Pada Minggu, 6 September 2026, KJRI Hamburg bekerja sama dengan Sagonese e.V. dan Museum am Rothenbaum, Kulturen und Künste der Welt (MARKK), menyelenggarakan acara bertajuk "From West Java's Tea Plantations to Debussy: The Global Life of a (Sundanese) Gamelan" di Hamburg.
Acara ini menghadirkan konser musik yang memadukan musik tradisional Indonesia melalui gamelan dengan piano klasik, terbagi dalam tiga bagian.
Bagian pertama menampilkan musik tradisional Indonesia oleh Gamelan Margi Budoyo, kelompok gamelan binaan KJRI Hamburg yang beranggotakan diaspora Indonesia serta masyarakat internasional di Hamburg.
Bagian kedua diisi penampilan piano klasik oleh salah satu pianis muda berbakat Indonesia, Calvin Abdiel, yang kini terdaftar sebagai mahasiswa Konzertexamen di Hamburg University of Music and Theatre.

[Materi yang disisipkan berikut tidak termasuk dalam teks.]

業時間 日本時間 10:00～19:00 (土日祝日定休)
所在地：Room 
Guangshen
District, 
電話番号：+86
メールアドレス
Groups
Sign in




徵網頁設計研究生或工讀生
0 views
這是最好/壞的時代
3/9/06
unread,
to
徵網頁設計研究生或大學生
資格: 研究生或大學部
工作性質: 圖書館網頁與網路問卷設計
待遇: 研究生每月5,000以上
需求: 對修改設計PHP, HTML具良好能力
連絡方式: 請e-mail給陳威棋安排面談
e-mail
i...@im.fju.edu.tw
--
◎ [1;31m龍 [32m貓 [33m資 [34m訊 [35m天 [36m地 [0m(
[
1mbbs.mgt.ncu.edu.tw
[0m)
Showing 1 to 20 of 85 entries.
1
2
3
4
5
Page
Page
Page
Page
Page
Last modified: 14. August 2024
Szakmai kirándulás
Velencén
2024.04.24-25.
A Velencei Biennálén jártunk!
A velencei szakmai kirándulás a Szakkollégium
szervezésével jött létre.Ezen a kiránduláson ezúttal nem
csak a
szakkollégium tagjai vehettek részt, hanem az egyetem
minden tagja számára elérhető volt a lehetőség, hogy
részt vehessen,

Calvin membawakan empat karya, mulai dari "Pagodes" karya Claude Debussy yang terpengaruh kuat oleh bunyi gamelan, hingga komposisi terbaru gubahan Ananda Sukarlan berjudul "Rapsodia Nusantara No. 27 - Sriwijaya," yang diperdengarkan secara langsung untuk pertama kalinya di hadapan publik Eropa (European premiere).

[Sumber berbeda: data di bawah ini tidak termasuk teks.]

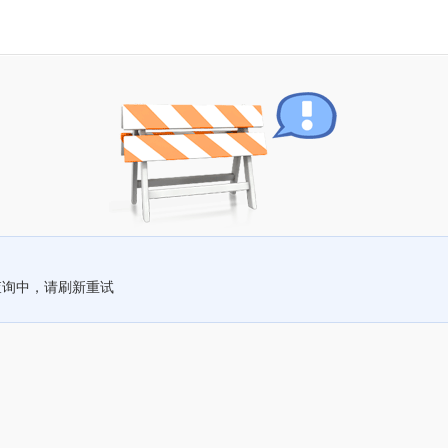
查询中，请刷新重试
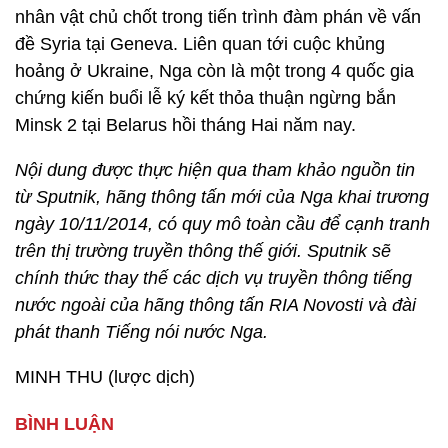
nhân vật chủ chốt trong tiến trình đàm phán về vấn
đề Syria tại Geneva. Liên quan tới cuộc khủng
hoảng ở Ukraine, Nga còn là một trong 4 quốc gia
chứng kiến buổi lễ ký kết thỏa thuận ngừng bắn
Minsk 2 tại Belarus hồi tháng Hai năm nay.
Nội dung được thực hiện qua tham khảo nguồn tin
từ Sputnik, hãng thông tấn mới của Nga khai trương
ngày 10/11/2014, có quy mô toàn cầu để cạnh tranh
trên thị trường truyền thông thế giới. Sputnik sẽ
chính thức thay thế các dịch vụ truyền thông tiếng
nước ngoài của hãng thông tấn RIA Novosti và đài
phát thanh Tiếng nói nước Nga.
MINH THU (lược dịch)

Bagian ketiga menghadirkan dialog antara gamelan dan piano melalui komposisi baru berjudul "Waktu, yang Rindu Pulang" karya Marisa Sharon Hartanto, komposer Indonesia lulusan Royal Holloway University of London. Komposisi ini digubah khusus sebagai dialog musikal antara gamelan dan piano, menyatukan dua tradisi musik yang terpisah oleh jarak dan waktu sejak pertemuan mereka di Paris 136 tahun silam, Paris Expo tahun 1889, yang juga untuk pertama kalinya diperdengarkan di hadapan publik.

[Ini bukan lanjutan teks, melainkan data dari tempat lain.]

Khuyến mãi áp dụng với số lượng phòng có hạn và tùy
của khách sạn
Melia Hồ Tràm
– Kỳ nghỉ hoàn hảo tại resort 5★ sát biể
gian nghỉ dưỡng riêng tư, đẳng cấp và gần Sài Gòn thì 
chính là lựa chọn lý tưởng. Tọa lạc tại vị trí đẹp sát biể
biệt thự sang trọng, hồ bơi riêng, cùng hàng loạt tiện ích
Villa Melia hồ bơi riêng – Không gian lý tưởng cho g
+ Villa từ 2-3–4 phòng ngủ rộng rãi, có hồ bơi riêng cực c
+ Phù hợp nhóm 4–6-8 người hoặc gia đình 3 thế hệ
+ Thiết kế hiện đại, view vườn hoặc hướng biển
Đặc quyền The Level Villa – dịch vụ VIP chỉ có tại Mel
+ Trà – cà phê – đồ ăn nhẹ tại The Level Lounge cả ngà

Konser tersebut didahului oleh seminar mengetengahkan dua narasumber, Geraldus Martimbang (Researcher TU München & Sagonese e.V.) dan Gabriel Laufer (Conductor, Percussion), yang membahas mengenai awal pertemuan antara komposer Claude Debussy dan banyak musisi internasional lainnya dengan gamelan Sunda, sebuah perjumpaan yang turut mempengaruhi arah sejarah musik klasik modern. Dalam kesempatan ini, publik juga berkesempatan menyaksikan langsung salah satu artefak gamelan Sunda yang turut menginspirasi Debussy.